Exercise tasks:
1. Answer these questions using the project overview.
(a) Which course and term is the project listed under?
(b) Which two topics serve as use cases for demonstrating the API?
(c) What is the sixth entry in the table of contents?
2. Print the stretch of the project overview from "[3. Data I/O](#io)" through "as use cases.", word for word.

Reading text:

# MAC Final Project: Dataset Overview and Use Case Examples
## EDS 220, Fall 2022


## Using Microsoft Planetary Computer Datasets to Examine Fire and Ground Water in California

#### Authors
- Meagan Brown, UC Santa Barbara, meagan_brown@ucsb.edu
- Andre Dextre, UC Santa Barbara, adextre@ucsb.edu
- Carlo Broderick, UC Santa Barbara, carlobroderick@ucsb.edu

## Table of Contents


[1. Purpose](#purpose)

[2. Dataset Description](#overview)

[3. Data I/O](#io)

[4. Metadata Display and Basic Visualization](#display)

[5. Use Case Examples](#usecases)

[6. Create Binder Environment](#binder)

[7. References](#references)

<a id=‘purpose’></a>
### Notebook Purpose
Demonstrate the use of Microsoft Planetary Computer API using groundwater and wildfire as use cases.



<a id=‘overview’></a>
### Dataset Description
This portion of the notebook contains a summary description of the MPC environmental dataset used in this notebook.

Saved entries:
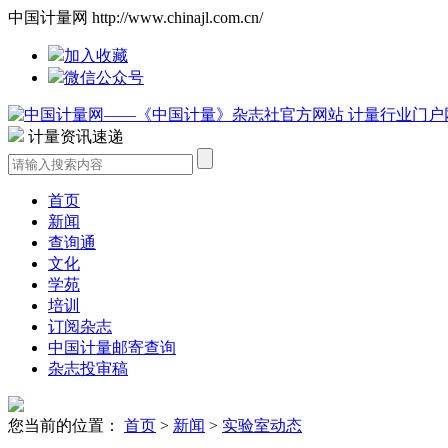
中国计量网 http://www.chinajl.com.cn/
加入收藏
微信公众号
计量资讯速递
首页
新闻
查询通
文化
学苑
培训
订阅杂志
中国计量邮寄查询
杂志投审稿
您当前的位置：
首页
>
新闻
>
实验室动态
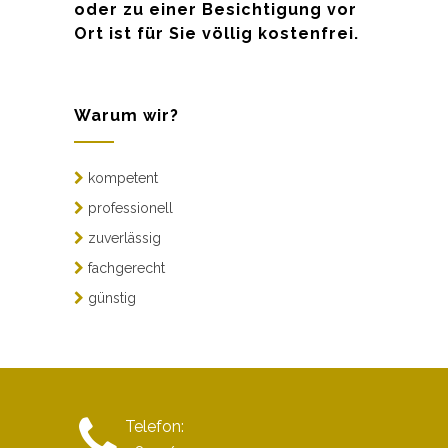
oder zu einer Besichtigung vor
Ort ist für Sie völlig kostenfrei.
Warum wir?
kompetent
professionell
zuverlässig
fachgerecht
günstig
Telefon:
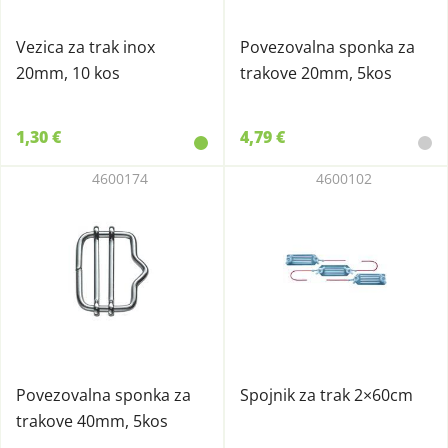
Vezica za trak inox
Povezovalna sponka za
20mm, 10 kos
trakove 20mm, 5kos
1,30 €
4,79 €
4600174
4600102
Povezovalna sponka za
Spojnik za trak 2×60cm
trakove 40mm, 5kos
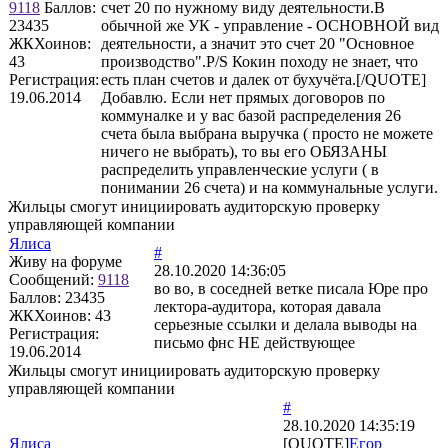
9118
Баллов:
счет 20 по нужному виду деятельности.В
23435
обычной же УК - управление - ОСНОВНОЙ вид
ЖКХоинов:
деятельности, а значит это счет 20 "Основное
43
производство".P/S Кокин походу не знает, что
Регистрация:
есть план счетов и далек от бухучёта.[/QUOTE]
19.06.2014
Добавлю. Если нет прямых договоров по
коммуналке и у вас базой распределения 26
счета была выбрана выручка ( просто не можете
ничего не выбрать), то вы его ОБЯЗАНЫ
распределить управленческие услуги ( в
понимании 26 счета) и на коммунальные услуги.
Жильцы смогут инициировать аудиторскую проверку
управляющей компании
Ялиса
#
Живу на форуме
28.10.2020 14:36:05
Сообщений:
9118
во во, в соседней ветке писала Юре про
Баллов:
23435
лектора-аудитора, которая давала
ЖКХоинов: 43
серьезные ссылки и делала выводы на
Регистрация:
письмо фнс НЕ действующее
19.06.2014
Жильцы смогут инициировать аудиторскую проверку
управляющей компании
#
28.10.2020 14:35:19
Ялиса
[QUOTE]
Егор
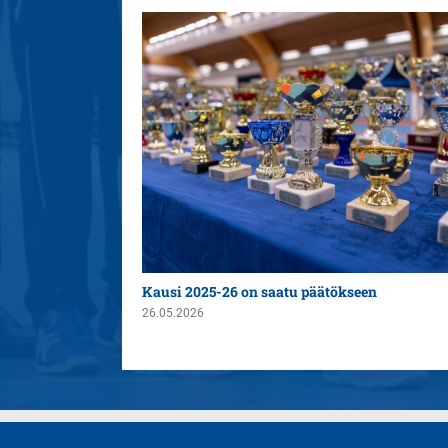
n yleispelaajaksi
Kausi 2025-26 on saatu päätökseen
26.05.2026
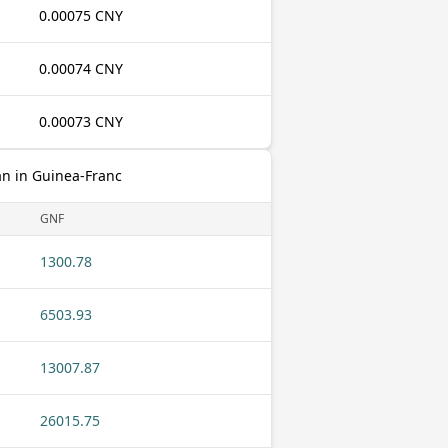
0.00075 CNY
0.00074 CNY
0.00073 CNY
an in Guinea-Franc
GNF
1300.78
6503.93
13007.87
26015.75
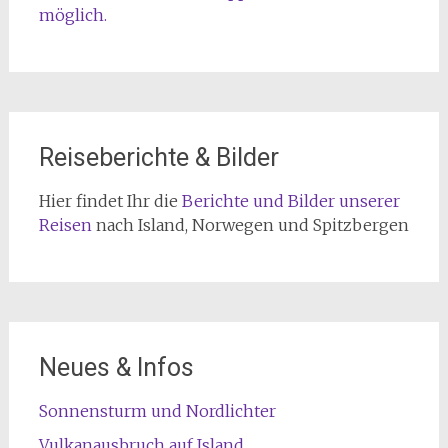
möglich.
Reiseberichte & Bilder
Hier findet Ihr die
Berichte und Bilder unserer
Reisen
nach Island, Norwegen und Spitzbergen
Neues & Infos
Sonnensturm und Nordlichter
Vulkanausbruch auf Island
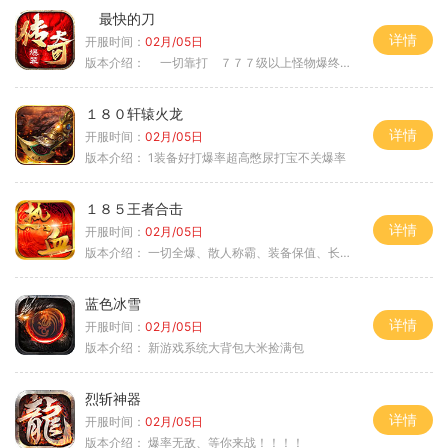
最快的刀
详情
开服时间：
02月/05日
版本介绍：
一切靠打 ７７７级以上怪物爆终极
１８０轩辕火龙
详情
开服时间：
02月/05日
版本介绍：
1装备好打爆率超高憋尿打宝不关爆率
１８５王者合击
详情
开服时间：
02月/05日
版本介绍：
一切全爆、散人称霸、装备保值、长期耐玩
蓝色冰雪
详情
开服时间：
02月/05日
版本介绍：
新游戏系统大背包大米捡满包
烈斩神器
详情
开服时间：
02月/05日
版本介绍：
爆率无敌、等你来战！！！！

Results for the exercise:
1.
(a) EDS 220, Fall 2022.
(b) Groundwater and wildfire.
(c) Create Binder Environment.

2.
[3. Data I/O](#io)

[4. Metadata Display and Basic Visualization](#display)

[5. Use Case Examples](#usecases)

[6. Create Binder Environment](#binder)

[7. References](#references)

<a id=‘purpose’></a>
### Notebook Purpose
Demonstrate the use of Microsoft Planetary Computer API using groundwater and wildfire as use cases.